Société

Les tempêtes s'enchaînent sur le littoral atlantique

Par Mikaël Roparz, France Bleu mardi 11 février 2014 à 18:22

Très forte houle à Larmor-Plage
Très forte houle à Larmor-Plage © Mikaël Roparz-Radio France

Dirk, Petra, Qumaira, Ruth, Stéphanie, Ulla, depuis Noël, les tempêtes se succèdent sur le littoral atlantique. La mer se déchaîne, le littoral recule.

Depuis le 15 décembre, cinq épisodes significatifs d'intempéries ont été recensés en Bretagne par la direction interrégionale Ouest de Météo-France à Rennes, selon un rapport provisoire. "On ne décèle pas d'évolution significative du nombre d'événements tempétueux depuis 1950, mais une grande variabilité d'une année sur l'autre ", assure le service études et climatologie. "En termes de fréquence et d'intensité de tempêtes, on reste pour l'instant très loin de la période de référence de janvier et février 1990 ", quand une dizaine de tempêtes majeures s'étaient abattues sur la région, souligne l'organisme. En revanche "les submersions marines répétées lors des grandes marées de début janvier et début février 2014 peuvent d'ores et déjà être considérées comme exceptionnelles ".

Début février, l'île de Sein a connu un spectacle "dantesque ". La gare maritime a été "défoncée " par des paquets de mer "énormes" a raconté le maire de l'île de Sein, Jean-Pierre Kerloc'h. 

En Vendée, une partie du quai du port des Sables-d’Olonne s'est effondré à cause des forts coefficients de marée. 

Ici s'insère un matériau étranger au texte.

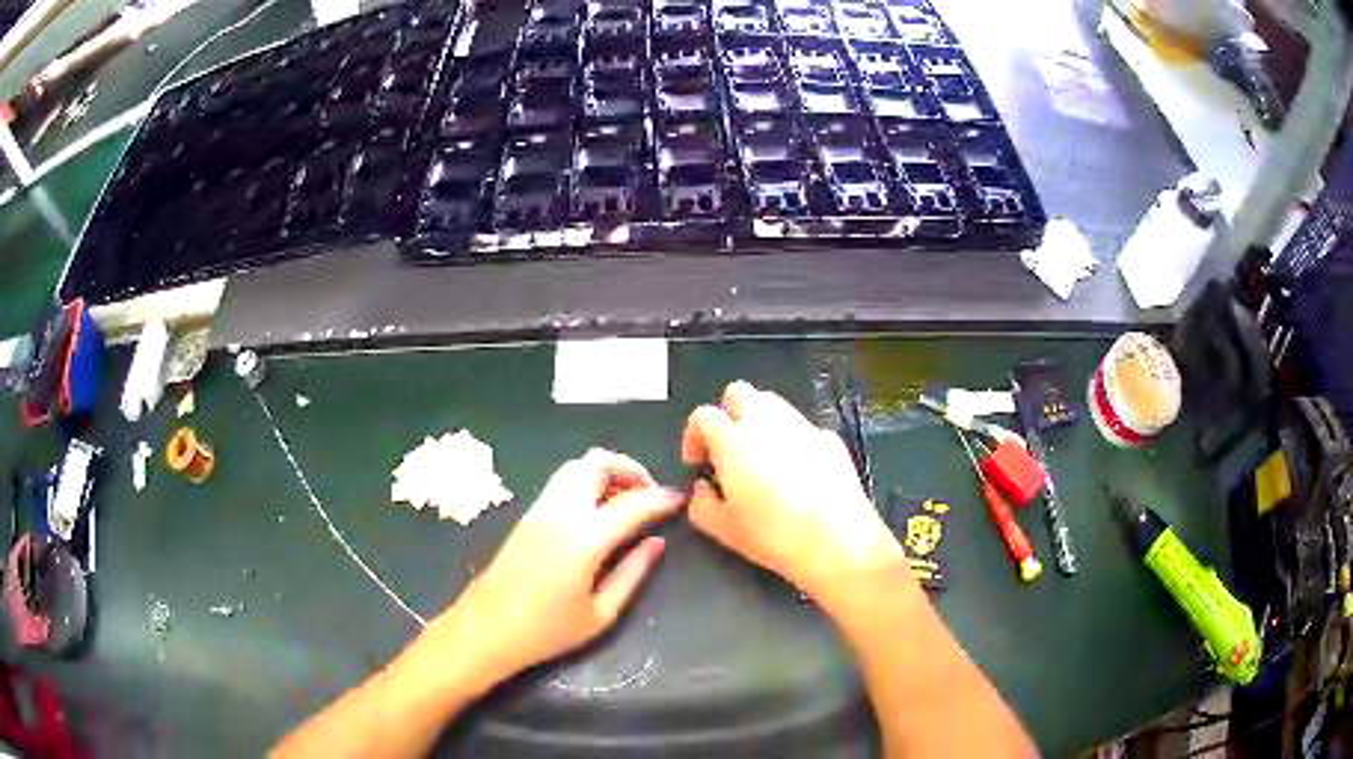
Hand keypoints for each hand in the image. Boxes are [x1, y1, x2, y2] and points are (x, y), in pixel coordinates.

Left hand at [441, 449, 681, 684]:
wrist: (485, 630)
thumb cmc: (546, 632)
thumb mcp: (601, 614)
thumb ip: (632, 574)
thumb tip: (656, 542)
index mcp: (583, 538)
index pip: (632, 503)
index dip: (660, 498)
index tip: (678, 500)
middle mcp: (560, 512)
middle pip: (596, 463)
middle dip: (629, 469)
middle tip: (649, 494)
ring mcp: (539, 510)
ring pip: (576, 467)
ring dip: (605, 472)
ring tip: (626, 500)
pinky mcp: (526, 516)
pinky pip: (562, 482)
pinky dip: (586, 482)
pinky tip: (597, 511)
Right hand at [681, 381, 903, 597]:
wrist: (837, 539)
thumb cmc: (773, 535)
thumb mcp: (723, 529)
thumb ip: (701, 504)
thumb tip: (702, 489)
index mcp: (733, 440)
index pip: (703, 416)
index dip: (694, 436)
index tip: (697, 462)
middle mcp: (766, 422)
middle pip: (738, 393)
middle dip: (727, 414)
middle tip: (728, 449)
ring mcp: (802, 426)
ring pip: (773, 404)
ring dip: (759, 423)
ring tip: (762, 460)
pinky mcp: (830, 438)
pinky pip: (802, 428)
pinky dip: (792, 440)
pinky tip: (798, 473)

Le quai des Sables d'Olonne après la grandes marée

Des vagues impressionnantes 

Des vagues de plus de 19 m ont été enregistrées aux Pierres noires, au large du Finistère lors du passage de la tempête Pétra. Les vagues les plus hautes jamais mesurées par satellite proviennent de la tempête Quirin, survenue en février 2011 dans l'Atlantique nord. La vague moyenne la plus haute mesurait 20,1 m ! La plus haute mesurait probablement plus de 36 m de haut, c'est à dire un immeuble de 12 étages !

Le littoral recul 

Avec la houle et ces tempêtes à répétition, le littoral souffre. En métropole, quelque 43,6 % du littoral restent stables mais 24,2% subissent une érosion, et 43,8% des côtes sableuses reculent, soit 1.150 km, selon le ministère de l'Ecologie. Cela peut même dépasser 70% dans le Pas-de-Calais et pour les falaises de craie de Seine-Maritime.

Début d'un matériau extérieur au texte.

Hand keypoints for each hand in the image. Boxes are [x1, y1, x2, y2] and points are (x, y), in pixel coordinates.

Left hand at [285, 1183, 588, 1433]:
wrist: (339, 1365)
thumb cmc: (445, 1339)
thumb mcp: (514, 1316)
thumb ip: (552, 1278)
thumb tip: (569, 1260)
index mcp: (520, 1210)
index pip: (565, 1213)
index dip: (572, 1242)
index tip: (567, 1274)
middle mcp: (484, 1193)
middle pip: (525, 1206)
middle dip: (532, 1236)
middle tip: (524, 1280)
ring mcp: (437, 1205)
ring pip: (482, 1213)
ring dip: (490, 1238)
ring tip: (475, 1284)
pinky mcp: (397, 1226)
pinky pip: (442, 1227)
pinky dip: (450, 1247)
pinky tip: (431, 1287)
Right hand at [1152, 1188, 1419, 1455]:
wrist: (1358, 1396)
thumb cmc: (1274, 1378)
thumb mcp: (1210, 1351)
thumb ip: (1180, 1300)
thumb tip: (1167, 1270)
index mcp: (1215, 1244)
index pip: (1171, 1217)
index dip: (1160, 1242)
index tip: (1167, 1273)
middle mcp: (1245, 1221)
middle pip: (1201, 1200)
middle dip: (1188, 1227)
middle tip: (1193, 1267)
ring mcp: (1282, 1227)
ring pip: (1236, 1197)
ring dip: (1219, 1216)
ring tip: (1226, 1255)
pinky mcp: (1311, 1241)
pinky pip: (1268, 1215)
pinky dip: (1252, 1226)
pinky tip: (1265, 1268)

Erosion marine la plus forte en Gironde

Sur le littoral aquitain, le trait de côte a reculé en de nombreux points de 10 mètres ou plus selon un rapport l'Observatoire de la Côte Aquitaine. Selon la base de données BOBWA qui rescence les conditions de vague dans le Golfe de Gascogne entre 1958 à 2002, la proportion de vagues de plus de 4 m sur une telle période (26 jours) atteint occasionnellement 40%, ponctuellement 50% (3 fois en 44 ans), mais jamais plus de 55%. C'est en Gironde que l'érosion marine a été la plus forte avec le creusement de hautes falaises sableuses, la destruction d'accés de plage et des ouvrages côtiers altérés (promenades, enrochements). 

En Bretagne, selon le Conservatoire du littoral, la tempête du premier week-end de février, associé à un très fort coefficient de marée (114) a engendré un recul de plusieurs mètres de toutes les côtes meubles sur la côte nord de la région. Même chose dans le sud Finistère, où les dunes ont encore une fois reculé, notamment à La Torche, Combrit. 

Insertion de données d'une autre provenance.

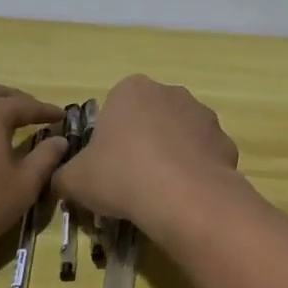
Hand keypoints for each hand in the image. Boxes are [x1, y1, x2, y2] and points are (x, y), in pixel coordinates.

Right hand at [52, 75, 240, 235]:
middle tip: (131, 179)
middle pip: (150, 118)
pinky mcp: (226, 141)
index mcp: (132, 90)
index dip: (110, 138)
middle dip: (143, 143)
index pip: (115, 108)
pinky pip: (204, 156)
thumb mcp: (75, 180)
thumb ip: (63, 175)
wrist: (184, 197)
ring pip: (180, 136)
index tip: (107, 165)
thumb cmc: (122, 175)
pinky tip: (186, 197)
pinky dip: (195, 172)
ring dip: (171, 156)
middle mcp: (170, 92)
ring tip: (160, 193)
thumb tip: (61, 180)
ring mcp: (203, 115)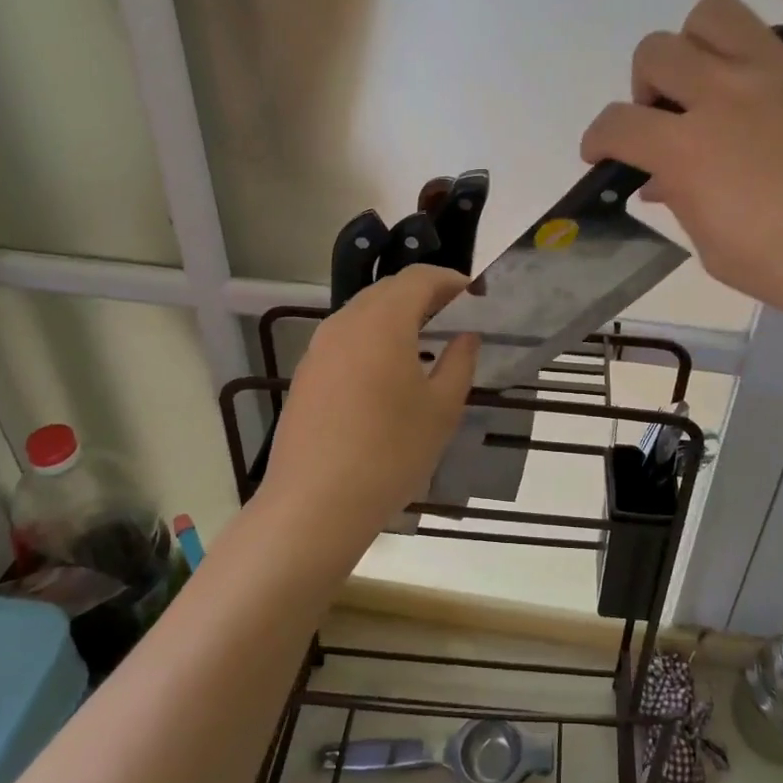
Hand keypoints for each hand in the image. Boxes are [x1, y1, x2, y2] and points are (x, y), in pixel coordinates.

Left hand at [261, 266, 480, 532]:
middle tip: (455, 319)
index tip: (476, 298)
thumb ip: (459, 362)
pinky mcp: (306, 374)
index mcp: (383, 321)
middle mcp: (345, 322)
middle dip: (425, 296)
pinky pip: (346, 339)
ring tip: (425, 344)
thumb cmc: (390, 452)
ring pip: (364, 313)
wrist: (315, 504)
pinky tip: (387, 373)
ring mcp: (319, 348)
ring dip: (397, 317)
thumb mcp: (441, 409)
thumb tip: (466, 336)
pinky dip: (373, 339)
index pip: (420, 278)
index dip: (451, 281)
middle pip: (389, 290)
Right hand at [579, 0, 782, 356]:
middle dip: (647, 87)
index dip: (599, 138)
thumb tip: (661, 180)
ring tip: (709, 70)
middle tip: (667, 117)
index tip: (604, 153)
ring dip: (696, 41)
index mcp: (689, 150)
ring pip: (715, 14)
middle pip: (657, 54)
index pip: (617, 124)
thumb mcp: (717, 249)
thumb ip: (683, 202)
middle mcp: (726, 94)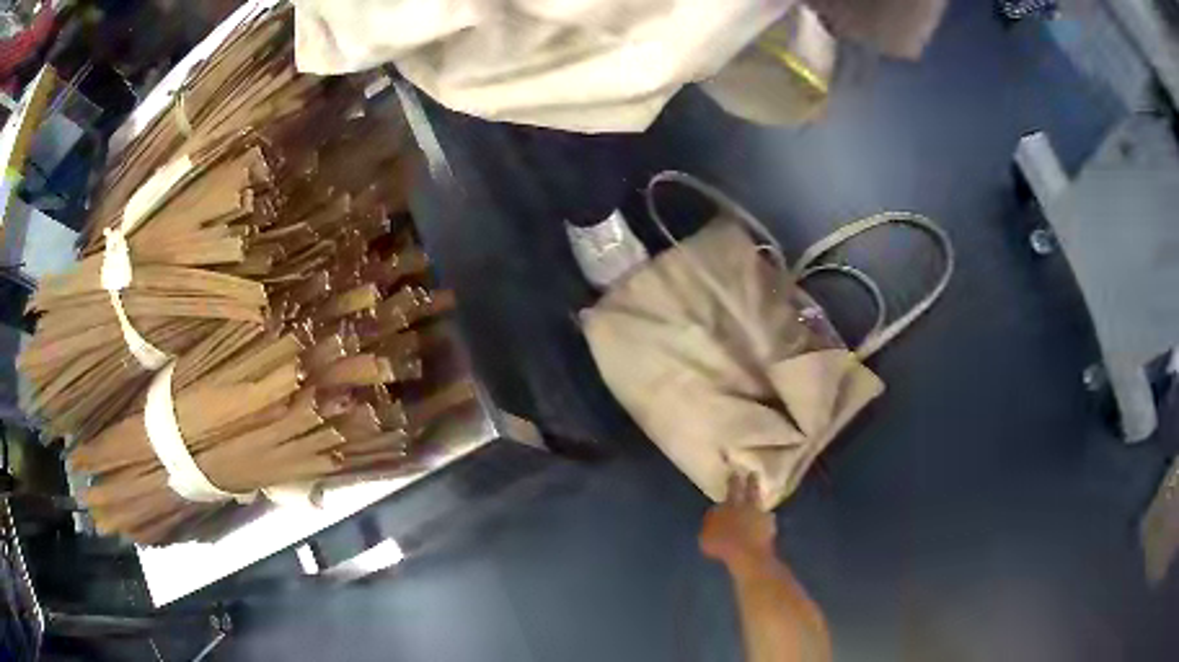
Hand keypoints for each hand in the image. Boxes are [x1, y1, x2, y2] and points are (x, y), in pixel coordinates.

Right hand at [699, 473, 776, 571]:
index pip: (732, 488)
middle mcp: (747, 506)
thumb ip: (710, 524)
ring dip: (759, 501)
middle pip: (750, 490)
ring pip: (760, 504)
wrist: (748, 555)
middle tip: (753, 473)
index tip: (734, 473)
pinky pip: (767, 520)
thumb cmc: (722, 545)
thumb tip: (713, 517)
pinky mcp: (770, 527)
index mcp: (730, 505)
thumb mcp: (706, 535)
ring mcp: (761, 516)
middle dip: (751, 481)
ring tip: (760, 498)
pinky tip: (765, 522)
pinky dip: (765, 520)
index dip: (733, 480)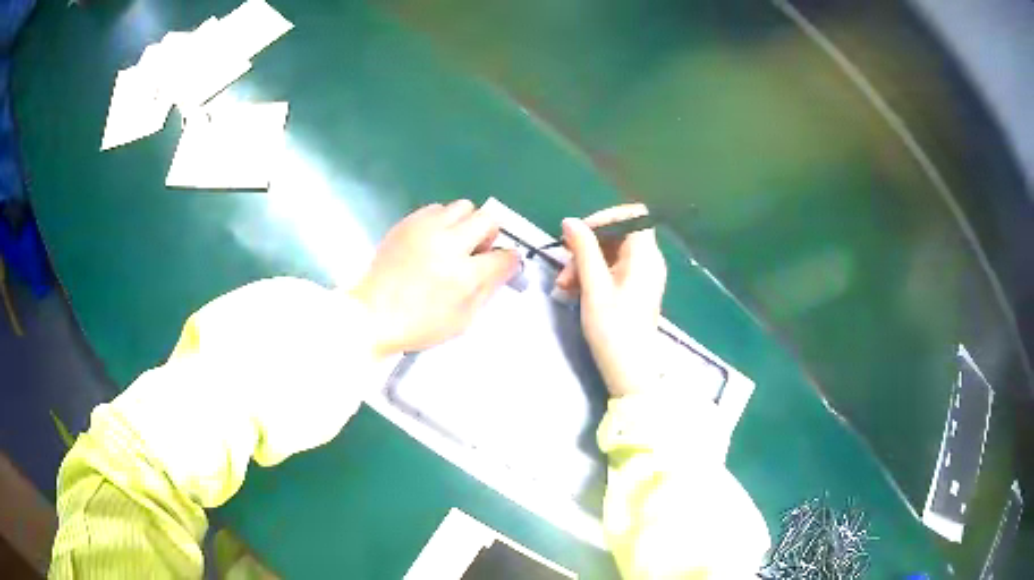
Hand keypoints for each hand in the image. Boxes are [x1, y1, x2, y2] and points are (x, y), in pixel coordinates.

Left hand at [351, 200, 519, 356]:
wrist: (371, 314)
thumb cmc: (418, 325)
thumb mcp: (462, 320)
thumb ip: (487, 291)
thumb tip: (503, 268)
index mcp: (463, 275)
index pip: (503, 256)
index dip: (509, 261)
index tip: (504, 264)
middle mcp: (448, 245)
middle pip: (487, 220)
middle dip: (490, 234)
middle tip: (479, 250)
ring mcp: (425, 229)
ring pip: (462, 207)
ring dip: (466, 223)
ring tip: (454, 242)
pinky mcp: (407, 223)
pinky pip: (436, 208)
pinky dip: (442, 220)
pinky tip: (433, 240)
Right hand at [556, 204, 666, 396]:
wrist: (630, 372)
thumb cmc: (614, 330)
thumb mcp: (594, 288)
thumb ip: (584, 250)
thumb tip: (570, 221)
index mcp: (645, 256)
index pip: (633, 215)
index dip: (605, 217)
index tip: (579, 234)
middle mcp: (649, 261)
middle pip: (618, 234)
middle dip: (587, 246)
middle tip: (564, 267)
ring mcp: (643, 276)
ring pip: (611, 253)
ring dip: (585, 263)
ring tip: (563, 286)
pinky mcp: (635, 290)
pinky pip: (613, 270)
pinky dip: (593, 275)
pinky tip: (573, 291)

La dune du Treustel à Combrit - Radio France
La dune du Treustel à Combrit © Radio France - Jérôme Cadet

Quelque 370 km de côtes sont affectées par l'accumulation de sédiments qui fait au contraire reculer la mer. C'est le cas de la baie de Somme et des deux tiers des côtes dites vaseuses, baies, estuaires et marais littoraux.

Début février, le ministre de la Mer, Frédéric Cuvillier, a annoncé des mesures destinées à planifier les futurs déplacements d'activités et de biens exposés le long des côtes françaises au risque croissant d'inondations et de submersion dans les années à venir. Un état des lieux va être réalisé. 

Avec ces tempêtes à répétition, plusieurs milliers d'oiseaux marins ont été retrouvés morts sur tout le littoral atlantique. Ces animaux sont morts épuisés par les forts vents mais aussi à cause des dégazages en mer.